Si è spento improvvisamente ieri, all’età di 75 anni, Aldo Hugo Sallustro, amministratore delegato e figura di riferimento del gruppo Panini. Sallustro aveva dedicato gran parte della sua vita all’azienda modenese, che sotto la sua guida è diventata un leader mondiale nel settore delle figurine e dei fumetti. Da 33 anni alla testa della Panini, Sallustro ha visto crescere il gruppo, conosciuto in Italia per la pubblicazione dei fumetti di Topolino e Marvel, e ha consolidato il suo posto nell’immaginario collettivo con la produzione di figurine che sono diventate un vero e proprio simbolo di generazioni di bambini e adulti.
Nato a Buenos Aires nel 1949, Sallustro aveva un forte legame con l’Italia. Il padre, Oberdan Sallustro, era il presidente della sussidiaria Fiat in Argentina, mentre lo zio Attila aveva militato nel Napoli dal 1926 al 1937, lasciando una traccia importante nella storia calcistica della città. Questo legame con il Napoli ha sempre avuto un posto speciale nel cuore di Aldo, che ha avuto modo di intrecciare le sue radici familiari con la passione per lo sport e la cultura italiana.

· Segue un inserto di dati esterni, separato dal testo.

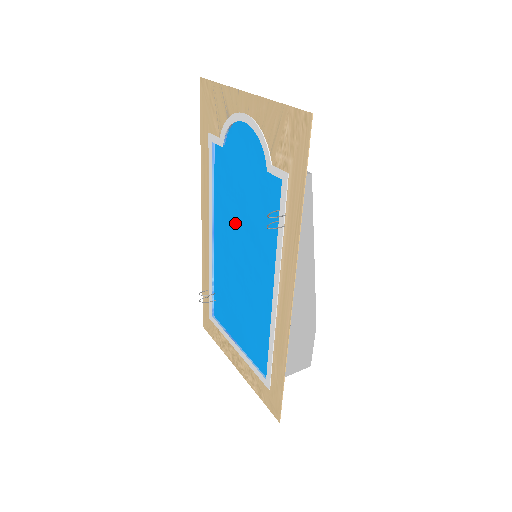
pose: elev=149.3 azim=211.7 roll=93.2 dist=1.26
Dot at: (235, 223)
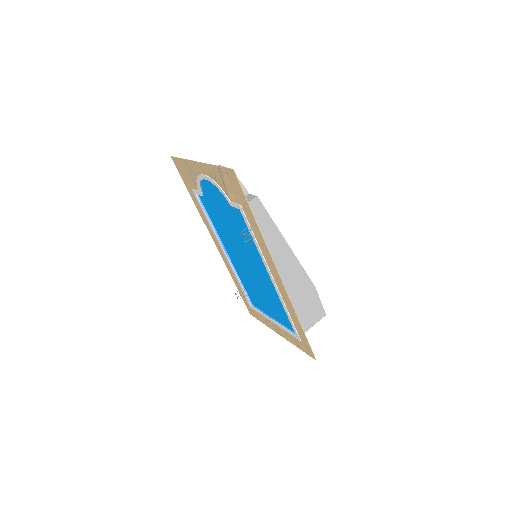
Dot at: (232, 241)
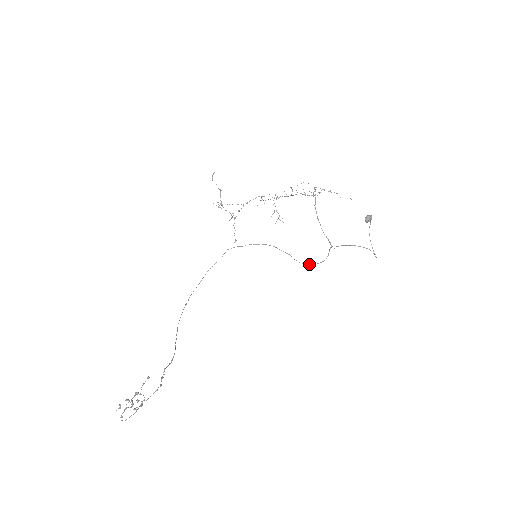
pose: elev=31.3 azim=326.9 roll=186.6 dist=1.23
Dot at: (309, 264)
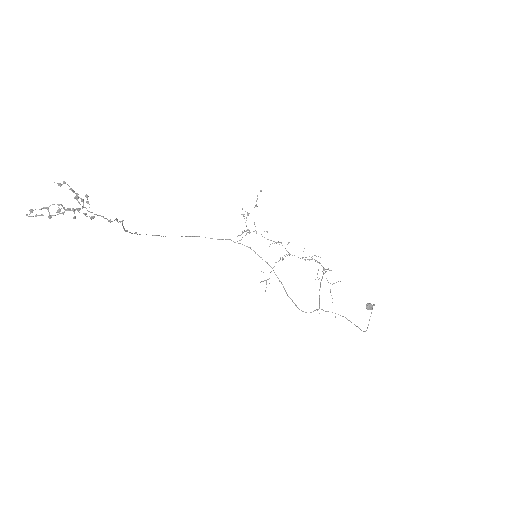
Dot at: occluded
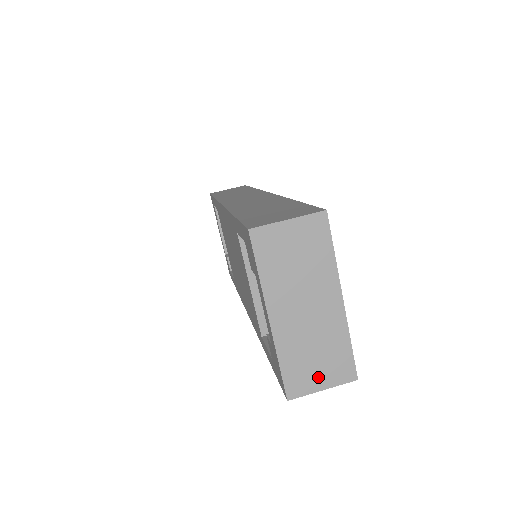
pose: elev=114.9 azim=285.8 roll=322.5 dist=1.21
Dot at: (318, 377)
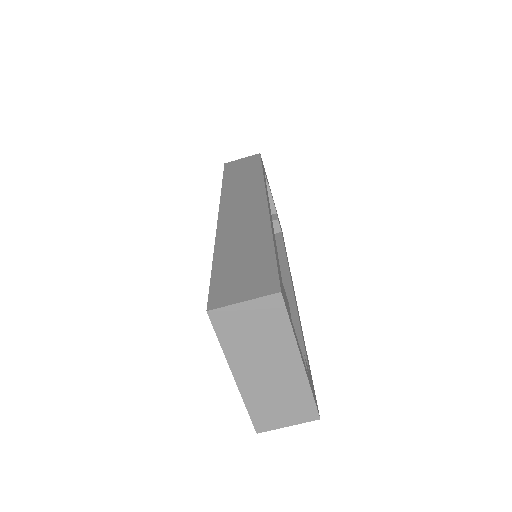
Dot at: (283, 417)
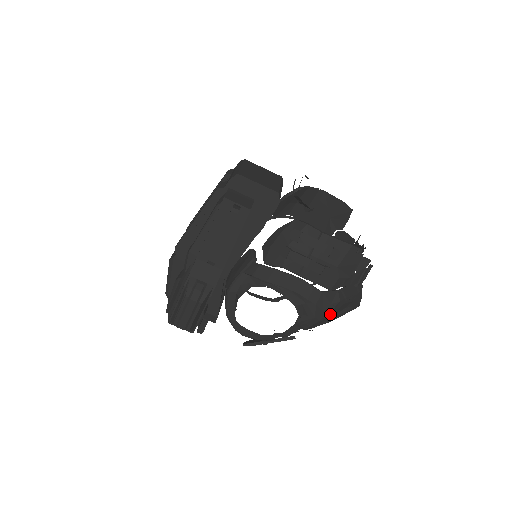
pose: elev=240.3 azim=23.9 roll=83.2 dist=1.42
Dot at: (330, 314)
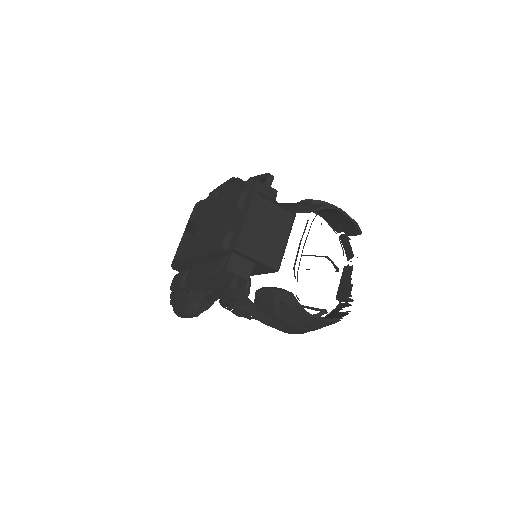
Dot at: occluded
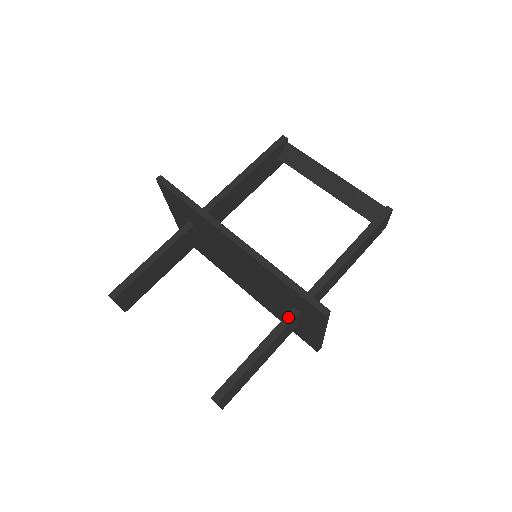
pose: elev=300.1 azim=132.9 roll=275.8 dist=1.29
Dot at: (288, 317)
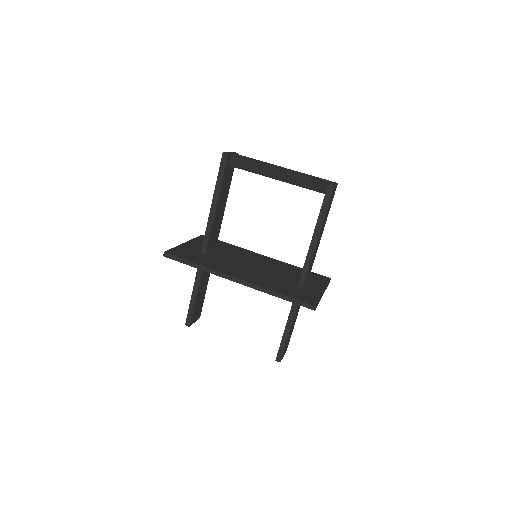
Dot at: occluded
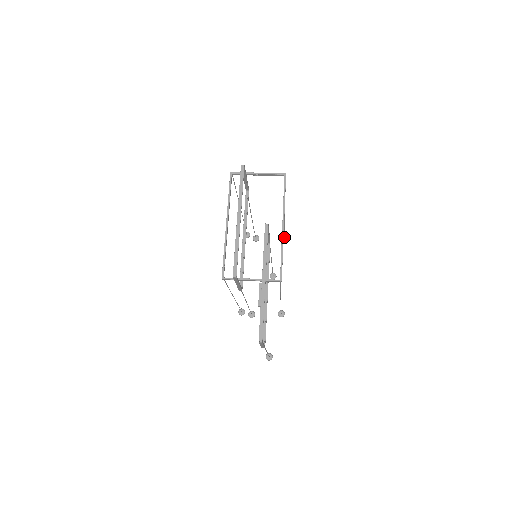
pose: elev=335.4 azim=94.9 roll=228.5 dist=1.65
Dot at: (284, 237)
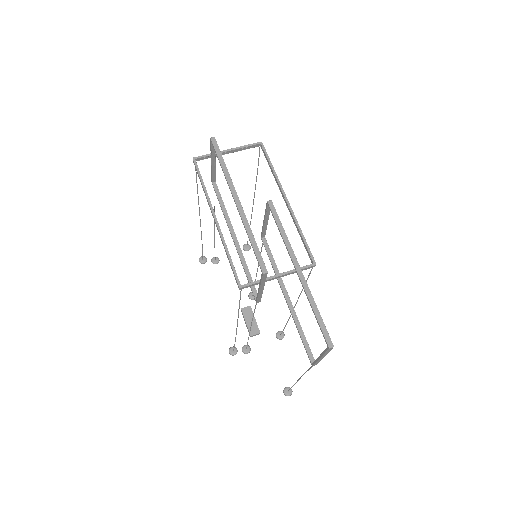
Dot at: (247, 248)
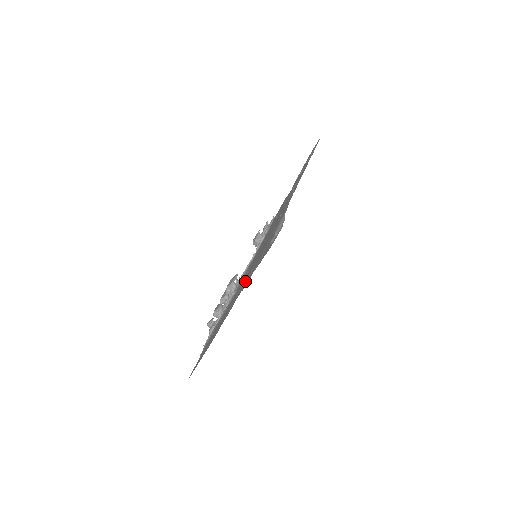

La carriera di Sallustro nel gruppo Panini è iniziata molti anni fa, quando l’azienda, fondata dai fratelli Panini nel 1961, cambiò diversi proprietari. Nonostante i numerosi passaggi di mano, da Bain Gallo Cuneo e De Agostini alla Marvel e alla Fineldo dei Merloni, Sallustro ha sempre mantenuto il timone dell’azienda. Nel 2016, insieme alle sorelle Anna e Teresa Baroni, è diventato proprietario della Panini, confermando il suo ruolo centrale nel successo e nell’espansione dell’azienda.

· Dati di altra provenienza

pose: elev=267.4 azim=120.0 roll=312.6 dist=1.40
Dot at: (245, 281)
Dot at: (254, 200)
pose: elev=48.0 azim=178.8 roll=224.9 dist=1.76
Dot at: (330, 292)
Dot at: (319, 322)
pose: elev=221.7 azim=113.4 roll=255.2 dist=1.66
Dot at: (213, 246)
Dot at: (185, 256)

Durante la sua gestione, il gruppo Panini ha raggiunto traguardi straordinari: vendendo oltre 5 miliardi di figurine all’anno in tutto il mondo e generando un fatturato che ha superato i 1,5 miliardi di euro, con un incremento significativo rispetto al 2017. Sotto la sua guida, l’azienda è riuscita a mantenere un forte spirito imprenditoriale, espandendosi in nuovi mercati e prodotti, rimanendo un punto di riferimento per milioni di appassionati.
Fino a pochi giorni prima della sua morte, Aldo Hugo Sallustro si trovava regolarmente in ufficio, portando avanti il lavoro con la stessa dedizione che lo aveva contraddistinto per tutta la sua carriera. Il suo contributo all’industria e alla cultura popolare, non solo italiana ma globale, lascia un’impronta indelebile.